Stored entries:
----
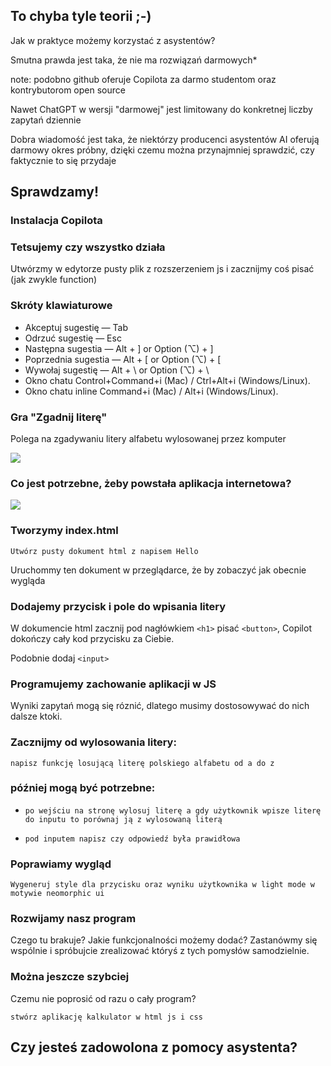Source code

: <!-- .slide: data-background-image="img/brain-explodes.gif" -->
## To chyba tyle teorii ;-)
<!-- .element: class="title-on-dark-bg" -->


Jak w praktyce możemy korzystać z asystentów?


Smutna prawda jest taka, że nie ma rozwiązań darmowych*

note: podobno github oferuje Copilota za darmo studentom oraz kontrybutorom open source


Nawet ChatGPT w wersji "darmowej" jest limitowany do konkretnej liczby zapytań dziennie


Dobra wiadomość jest taka, że niektórzy producenci asystentów AI oferują darmowy okres próbny, dzięki czemu można przynajmniej sprawdzić, czy faktycznie to się przydaje


## Sprawdzamy!


### Instalacja Copilota


### Tetsujemy czy wszystko działa
Utwórzmy w edytorze pusty plik z rozszerzeniem js i zacznijmy coś pisać (jak zwykle function)


### Skróty klawiaturowe

* Akceptuj sugestię — Tab
* Odrzuć sugestię — Esc
* Następna sugestia — Alt + ] or Option (⌥) + ]
* Poprzednia sugestia — Alt + [ or Option (⌥) + [
* Wywołaj sugestię — Alt + \ or Option (⌥) + \
* Okno chatu Control+Command+i (Mac) / Ctrl+Alt+i (Windows/Linux).
* Okno chatu inline Command+i (Mac) / Alt+i (Windows/Linux).


### Gra "Zgadnij literę"
Polega na zgadywaniu litery alfabetu wylosowanej przez komputer

![](img/gra.png)<!-- .element: style="width: 40%" -->


### Co jest potrzebne, żeby powstała aplikacja internetowa?

![](img/document.png)<!-- .element: style="width: 30%" -->


### Tworzymy index.html

`Utwórz pusty dokument html z napisem Hello`

Uruchommy ten dokument w przeglądarce, że by zobaczyć jak obecnie wygląda



### Dodajemy przycisk i pole do wpisania litery
W dokumencie html zacznij pod nagłówkiem `<h1>` pisać `<button>`, 
Copilot dokończy cały kod przycisku za Ciebie.

Podobnie dodaj `<input>`


### Programujemy zachowanie aplikacji w JS
Wyniki zapytań mogą się róznić, dlatego musimy dostosowywać do nich dalsze ktoki. 


### Zacznijmy od wylosowania litery:

`napisz funkcję losującą literę polskiego alfabetu od a do z`


### później mogą być potrzebne: 
* `po wejściu na stronę wylosuj literę a gdy użytkownik wpisze literę do inputu to porównaj ją z wylosowaną literą`

* `pod inputem napisz czy odpowiedź była prawidłowa`


### Poprawiamy wygląd

`Wygeneruj style dla przycisku oraz wyniku użytkownika w light mode w motywie neomorphic ui`


### Rozwijamy nasz program

Czego tu brakuje? Jakie funkcjonalności możemy dodać? Zastanówmy się wspólnie i spróbujcie zrealizować któryś z tych pomysłów samodzielnie.


### Można jeszcze szybciej

Czemu nie poprosić od razu o cały program?

`stwórz aplikację kalkulator w html js i css`


## Czy jesteś zadowolona z pomocy asystenta?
----
HOW TO COMPLETE THIS TASK: Please reproduce the entries above word for word, leaving out the pictures.

SOLVED PROBLEM:
Source code

: <!-- .slide: data-background-image="img/brain-explodes.gif" -->
## To chyba tyle teorii ;-)
<!-- .element: class="title-on-dark-bg" -->


Jak w praktyce możemy korzystać z asystentów?


Smutna prawda jest taka, że nie ma rozwiązań darmowych*

note: podobno github oferuje Copilota za darmo studentom oraz kontrybutorom open source


Nawet ChatGPT w wersji "darmowej" jest limitowany do konkretnej liczby zapytań dziennie


Dobra wiadomość jest taka, że niektórzy producenci asystentów AI oferują darmowy okres próbny, dzięki czemu można przynajmniej sprawdzić, czy faktycznie to się przydaje


## Sprawdzamy!


### Instalacja Copilota


### Tetsujemy czy wszystko działa
Utwórzmy w edytorze pusty plik z rozszerzeniem js i zacznijmy coś pisać (jak zwykle function)


### Skróty klawiaturowe

* Akceptuj sugestię — Tab
* Odrzuć sugestię — Esc
* Następna sugestia — Alt + ] or Option (⌥) + ]
* Poprzednia sugestia — Alt + [ or Option (⌥) + [
* Wywołaj sugestię — Alt + \ or Option (⌥) + \
* Okno chatu Control+Command+i (Mac) / Ctrl+Alt+i (Windows/Linux).
* Okno chatu inline Command+i (Mac) / Alt+i (Windows/Linux).


### Gra "Zgadnij literę"
Polega na zgadywaniu litery alfabetu wylosowanej przez komputer

![](img/gra.png)<!-- .element: style="width: 40%" -->


### Co jest potrzebne, żeby powstała aplikacja internetowa?

![](img/document.png)<!-- .element: style="width: 30%" -->


### Tworzymy index.html

`Utwórz pusty dokument html z napisem Hello`

Uruchommy ten dokument w przeglądarce, że by zobaczyć jak obecnie wygląda



### Dodajemy przycisk i pole do wpisania litery
W dokumencie html zacznij pod nagłówkiem `<h1>` pisać `<button>`, 
Copilot dokończy cały kod przycisku za Ciebie.

Podobnie dodaj `<input>`


### Programujemy zachowanie aplikacji w JS
Wyniki zapytań mogą się róznić, dlatego musimy dostosowywać do nich dalsze ktoki. 


### Zacznijmy od wylosowania litery:

`napisz funkcję losującą literę polskiego alfabetu od a do z`


### później mogą być potrzebne: 
* `po wejściu na stronę wylosuj literę a gdy użytkownik wpisze literę do inputu to porównaj ją z wylosowaną literą`

* `pod inputem napisz czy odpowiedź była prawidłowa`


### Poprawiamy wygląd

`Wygeneruj style dla przycisku oraz wyniku użytkownika w light mode w motywie neomorphic ui`


### Rozwijamy nasz program

Czego tu brakuje? Jakie funkcjonalności możemy dodać? Zastanówmy się wspólnie i spróbujcie zrealizować któryś z tych pomysłów samodzielnie.


### Można jeszcze szybciej

Czemu nie poprosić od razu o cały program?

`stwórz aplikację kalkulator w html js i css`


## Czy jesteś zadowolona z pomocy asystenta?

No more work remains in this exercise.